───── Task input

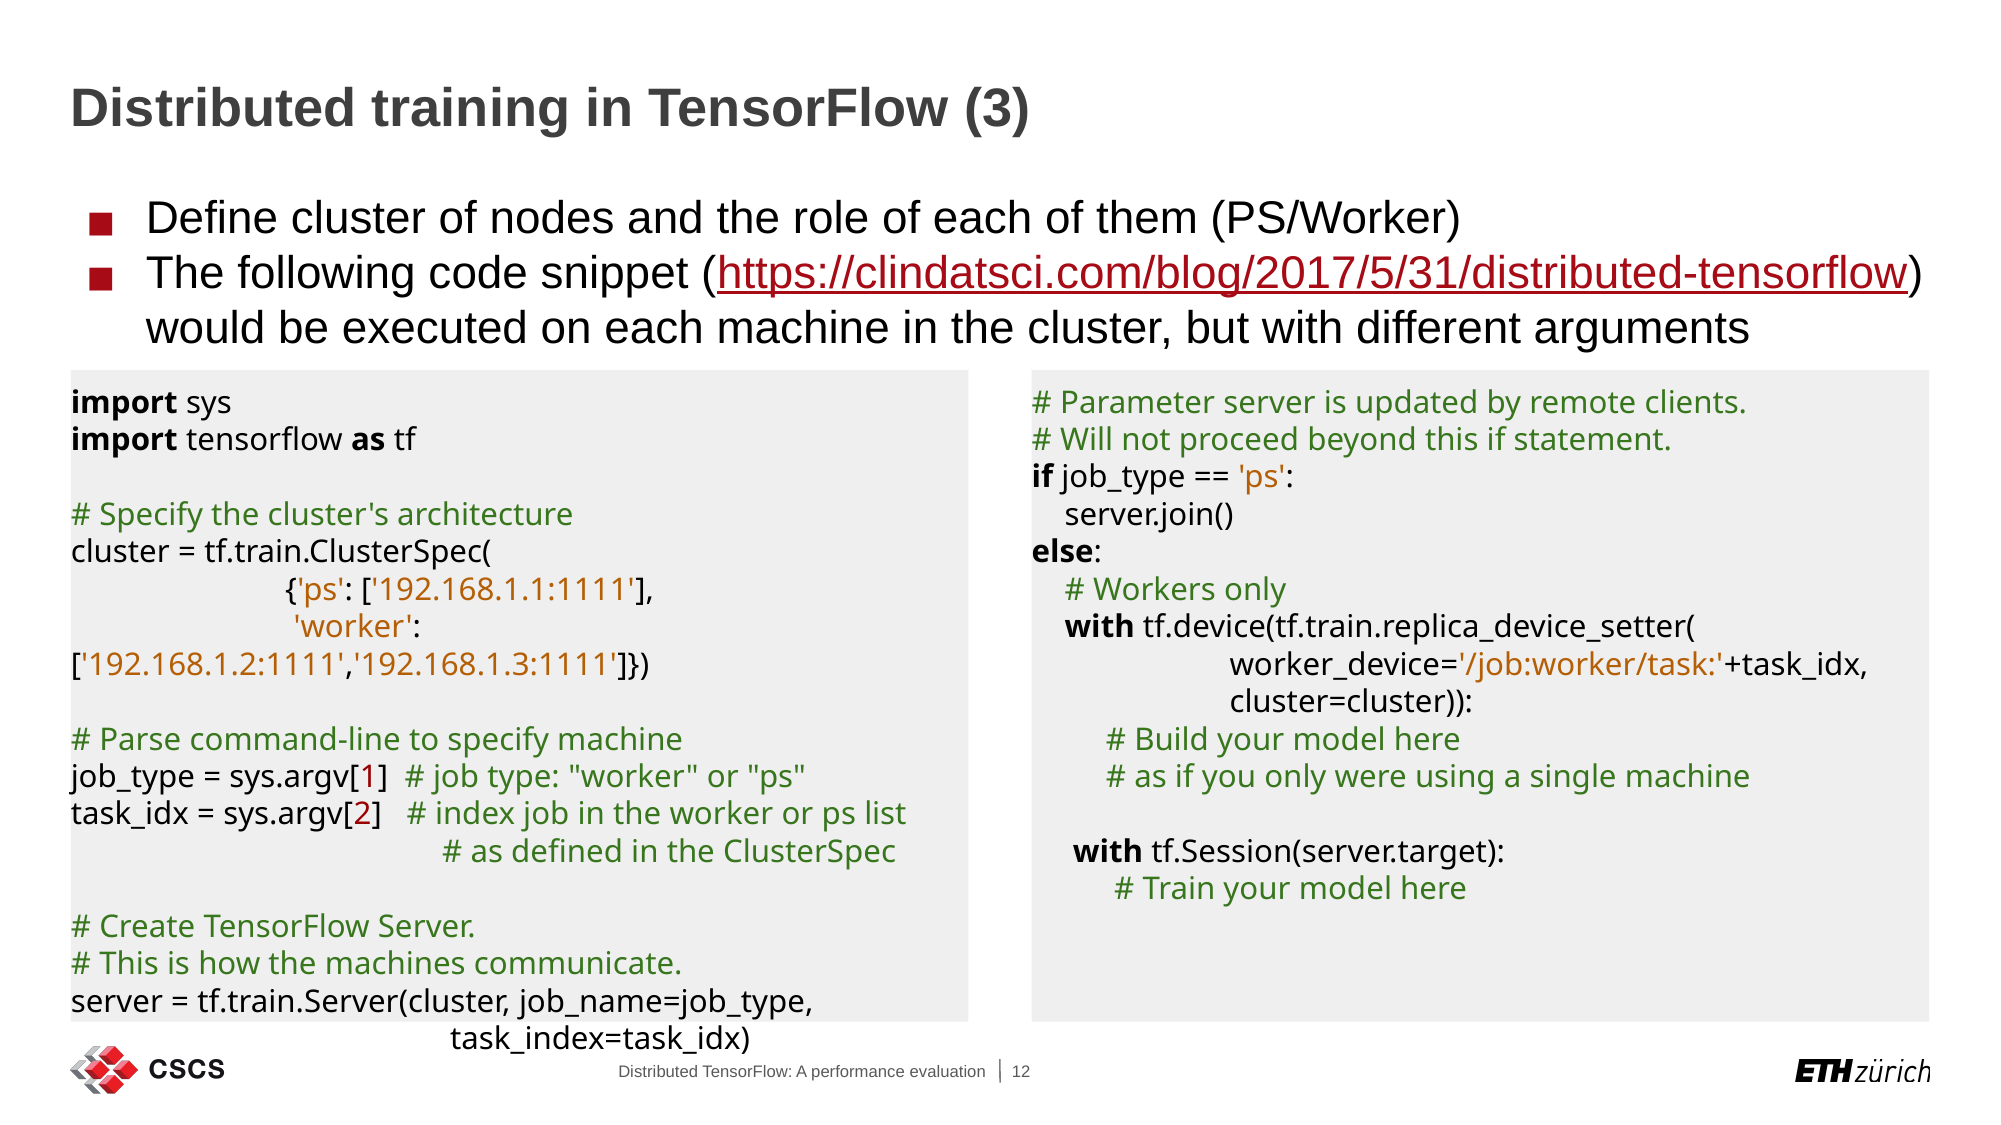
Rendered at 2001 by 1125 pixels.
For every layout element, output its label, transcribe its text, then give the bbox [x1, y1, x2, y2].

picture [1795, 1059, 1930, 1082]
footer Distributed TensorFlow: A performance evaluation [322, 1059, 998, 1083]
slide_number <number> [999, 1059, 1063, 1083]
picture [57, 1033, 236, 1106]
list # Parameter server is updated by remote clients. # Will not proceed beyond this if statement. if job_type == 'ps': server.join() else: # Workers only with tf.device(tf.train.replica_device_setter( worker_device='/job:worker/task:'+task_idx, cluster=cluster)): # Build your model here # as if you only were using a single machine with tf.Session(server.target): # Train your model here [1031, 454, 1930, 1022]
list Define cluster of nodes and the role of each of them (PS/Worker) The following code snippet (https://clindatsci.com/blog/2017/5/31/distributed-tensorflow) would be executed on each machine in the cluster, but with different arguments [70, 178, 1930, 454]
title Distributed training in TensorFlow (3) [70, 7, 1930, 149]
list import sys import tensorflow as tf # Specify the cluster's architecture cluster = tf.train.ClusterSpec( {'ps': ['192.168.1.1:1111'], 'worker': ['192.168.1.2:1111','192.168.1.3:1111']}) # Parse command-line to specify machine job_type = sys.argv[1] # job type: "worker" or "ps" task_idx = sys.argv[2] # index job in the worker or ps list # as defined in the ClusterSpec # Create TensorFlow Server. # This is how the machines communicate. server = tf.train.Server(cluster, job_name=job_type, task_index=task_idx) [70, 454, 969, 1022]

──────────
───── Task input

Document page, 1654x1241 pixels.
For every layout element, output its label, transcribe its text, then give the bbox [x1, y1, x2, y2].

──────────
───── Task input

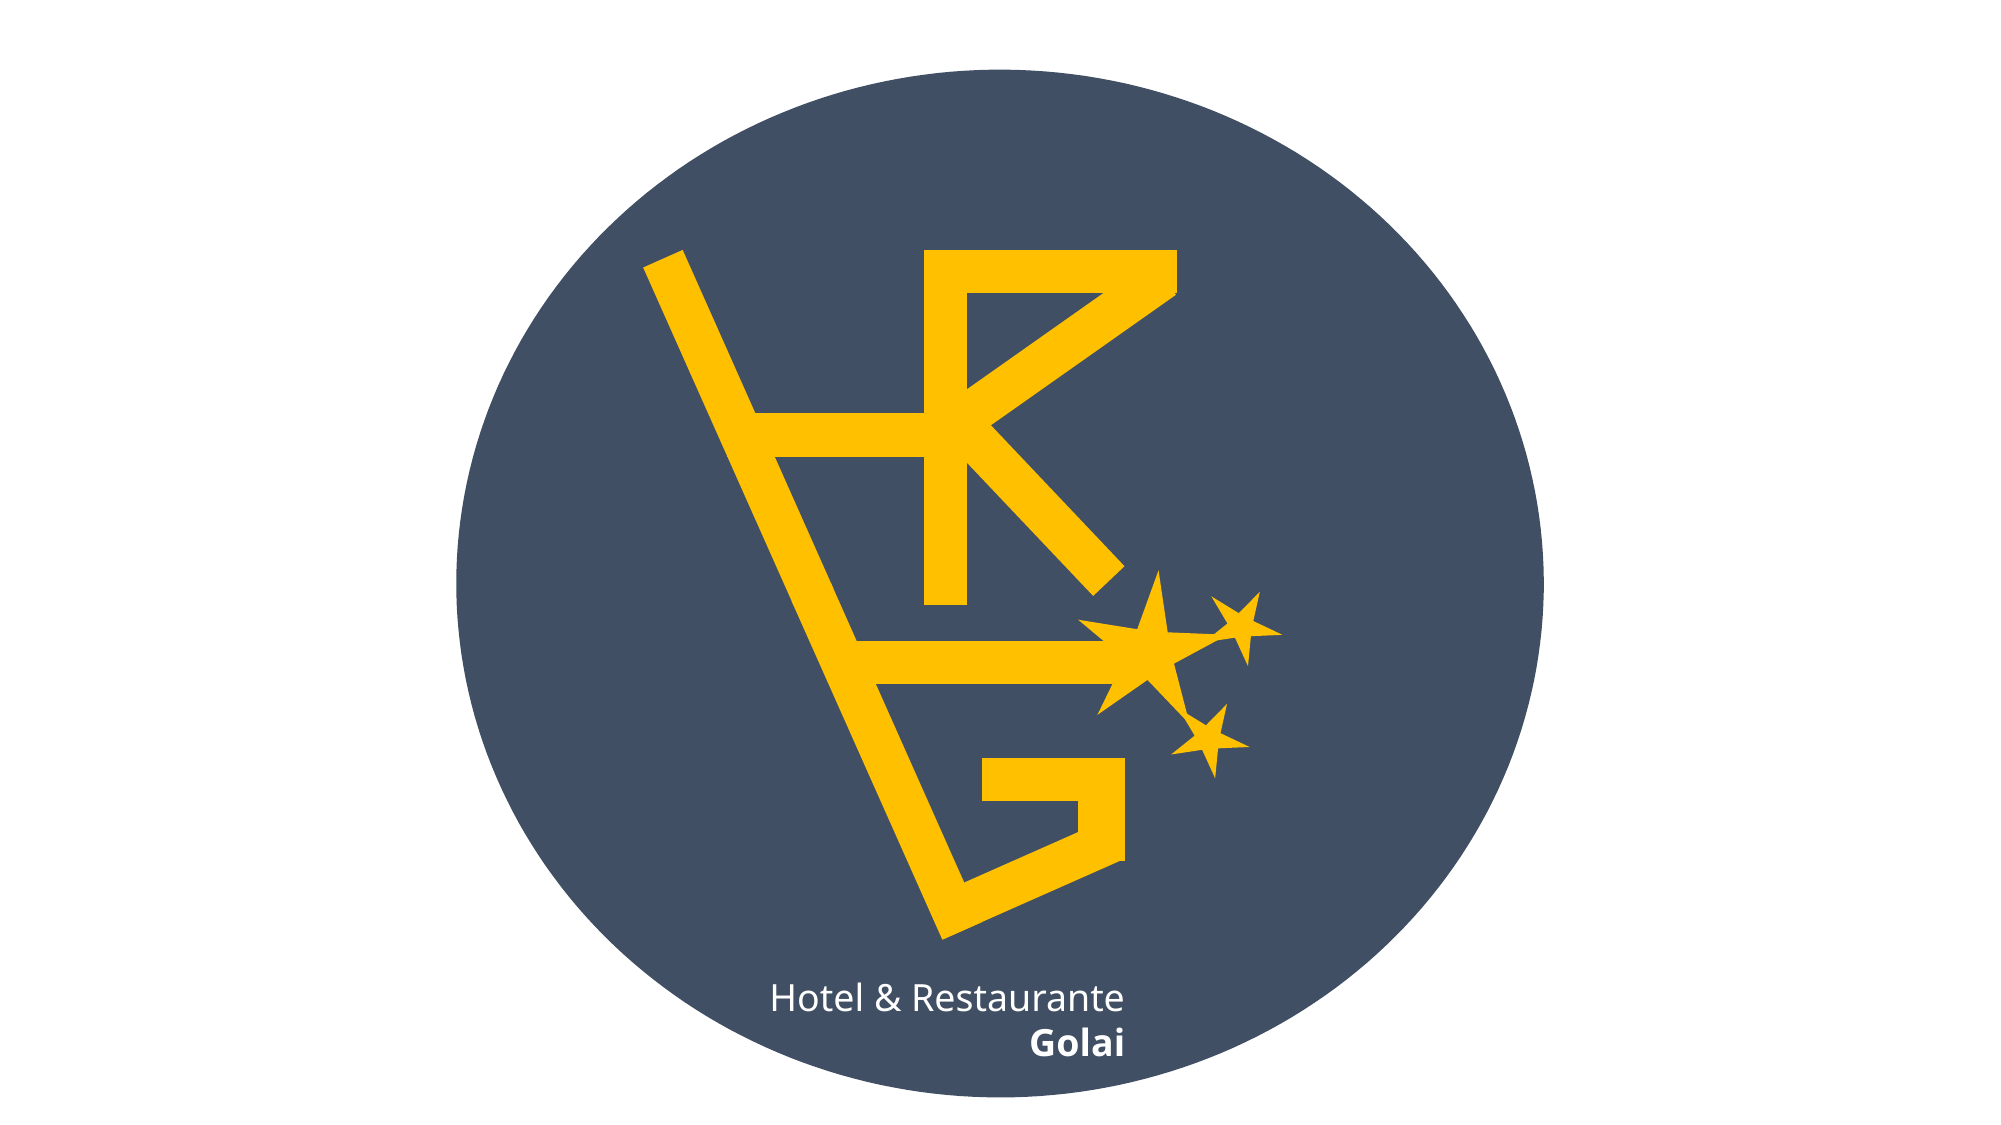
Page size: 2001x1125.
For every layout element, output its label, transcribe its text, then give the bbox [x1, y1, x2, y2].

──────────

*Aim of the task:*
Copy the data word for word, starting with the line that contains "Rendered at 2001 by 1125 pixels." and going through the line that contains "list import sys".

*Response to this task:*
Rendered at 2001 by 1125 pixels.
For every layout element, output its label, transcribe its text, then give the bbox [x1, y1, x2, y2].

picture [1795, 1059, 1930, 1082]
footer Distributed TensorFlow: A performance evaluation [322, 1059, 998, 1083]
slide_number <number> [999, 1059, 1063, 1083]
picture [57, 1033, 236, 1106]
list # Parameter server is updated by remote clients. # Will not proceed beyond this if statement. if job_type == 'ps': server.join() else: # Workers only with tf.device(tf.train.replica_device_setter( worker_device='/job:worker/task:'+task_idx, cluster=cluster)): # Build your model here # as if you only were using a single machine with tf.Session(server.target): # Train your model here [1031, 454, 1930, 1022]
list Define cluster of nodes and the role of each of them (PS/Worker) The following code snippet (https://clindatsci.com/blog/2017/5/31/distributed-tensorflow) would be executed on each machine in the cluster, but with different arguments [70, 178, 1930, 454]
title Distributed training in TensorFlow (3) [70, 7, 1930, 149]
list import sys import tensorflow as tf # Specify the cluster's architecture cluster = tf.train.ClusterSpec( {'ps': ['192.168.1.1:1111'], 'worker': ['192.168.1.2:1111','192.168.1.3:1111']}) # Parse command-line to specify machine job_type = sys.argv[1] # job type: "worker" or "ps" task_idx = sys.argv[2] # index job in the worker or ps list # as defined in the ClusterSpec # Create TensorFlow Server. # This is how the machines communicate. server = tf.train.Server(cluster, job_name=job_type, task_index=task_idx) [70, 454, 969, 1022]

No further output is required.